PERMINTAAN KERJA 1.
Jawablah pertanyaan berikut berdasarkan bacaan tentang menyontek dan korupsi.
(a) Kapan dampak negatif menyontek bagi individu akan terjadi?
(b) Pejabat dari ranah apa saja yang disebut terlibat dalam tindakan korupsi?
(c) Untuk apa jalan pintas pada dasarnya ditempuh?

BACAAN YANG DISEDIAKAN.
════

Sebenarnya, korelasi antara perilaku menyontek di sekolah dengan perilaku kejahatan seperti korupsi sulit dibuktikan secara nalar ilmiah. Meski demikian, tidak dapat dipungkiri bahwa menyontek dapat menimbulkan dampak negatif bagi individu, juga masyarakat. Dampak negatif bagi individu akan terjadi jika perilaku tersebut dilakukan secara terus-menerus, sehingga menjadi kepribadian. Sedangkan, dampak negatif bagi masyarakat terjadi jika masyarakat telah terbuka dan menerima perilaku menyontek sebagai perilaku yang dianggap biasa, sehingga mengakibatkan hilangnya kontrol sosial terhadap perilaku menyontek. Dengan begitu, peluang bagi perilaku menyontek menjadi besar. Jika menyontek sudah dianggap biasa, maka korupsi nantinya juga dapat dianggap biasa.
Hal tersebut terbukti dengan maraknya praktik korupsi. Walaupun korupsi banyak mendapat reaksi yang negatif, namun nyatanya korupsi tumbuh subur di negeri ini. Tindakan tidak terpuji ini melibatkan berbagai pejabat negara, dari pejabat eksekutif, legislatif, bahkan sampai pejabat yudikatif. Inilah bukti sudah melemahnya kontrol sosial.
Menyontek dan korupsi hampir sama nilainya. Sama-sama ingin hasil yang besar dalam waktu singkat dengan jalan pintas, tanpa disertai usaha yang maksimal dan sportif. Pada dasarnya jalan pintas bukan sesuatu yang buruk, jalan pintas merupakan cara yang ditempuh supaya efisien dan efektif. Namun sayangnya, jalan pintas kerap dipakai untuk hal-hal negatif, seperti menyontek dan korupsi. Bahkan jalan pintas tersebut dianggap biasa oleh pelakunya. Tidak jarang dari pelakunya yang merasa bangga dengan apa yang mereka lakukan. Inilah yang layak disebut jalan pintas menembus batas nilai-nilai sosial.

════

CATATAN LATIHAN INI.
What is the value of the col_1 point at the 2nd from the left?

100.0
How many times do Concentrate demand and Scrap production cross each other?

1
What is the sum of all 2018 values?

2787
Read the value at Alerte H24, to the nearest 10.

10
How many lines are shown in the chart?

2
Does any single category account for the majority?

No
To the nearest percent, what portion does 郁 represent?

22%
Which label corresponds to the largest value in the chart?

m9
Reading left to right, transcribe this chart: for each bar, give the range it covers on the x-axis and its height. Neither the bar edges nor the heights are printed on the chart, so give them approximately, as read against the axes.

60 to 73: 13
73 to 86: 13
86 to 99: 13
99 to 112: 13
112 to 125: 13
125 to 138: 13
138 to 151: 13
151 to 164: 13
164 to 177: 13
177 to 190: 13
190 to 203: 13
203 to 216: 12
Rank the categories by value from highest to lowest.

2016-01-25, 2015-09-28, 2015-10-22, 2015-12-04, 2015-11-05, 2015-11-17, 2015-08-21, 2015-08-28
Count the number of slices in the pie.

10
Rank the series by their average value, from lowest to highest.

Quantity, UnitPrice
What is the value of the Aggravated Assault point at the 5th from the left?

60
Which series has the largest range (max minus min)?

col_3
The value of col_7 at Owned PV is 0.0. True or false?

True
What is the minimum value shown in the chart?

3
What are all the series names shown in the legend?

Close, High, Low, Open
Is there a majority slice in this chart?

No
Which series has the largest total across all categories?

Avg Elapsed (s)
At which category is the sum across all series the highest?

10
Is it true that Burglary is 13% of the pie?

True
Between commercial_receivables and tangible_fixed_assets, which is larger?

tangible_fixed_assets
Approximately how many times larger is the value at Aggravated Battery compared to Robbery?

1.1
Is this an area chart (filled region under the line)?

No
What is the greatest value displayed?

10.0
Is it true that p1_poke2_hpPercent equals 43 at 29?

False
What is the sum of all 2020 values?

════

PERMINTAAN KERJA 2.
Salin ulang tanpa perubahan semua baris catatan di atas, mulai dari baris yang memuat "Close, High, Low, Open" sampai baris yang memuat "Between commercial_receivables and". Kedua baris batas itu ikut disalin.

JAWABAN YANG DIHARAPKAN 1.
(a) Dampak negatif bagi individu terjadi jika menyontek dilakukan secara terus-menerus sehingga menjadi kepribadian.
(b) Pejabat eksekutif, legislatif, dan yudikatif.
(c) Supaya efisien dan efektif.

JAWABAN YANG DIHARAPKAN 2.
Close, High, Low, Open
Is there a majority slice in this chart?

No
Which series has the largest total across all categories?

Avg Elapsed (s)
At which category is the sum across all series the highest?

10
Is it true that Burglary is 13% of the pie?

True
Between commercial_receivables and tangible_fixed_assets, which is larger?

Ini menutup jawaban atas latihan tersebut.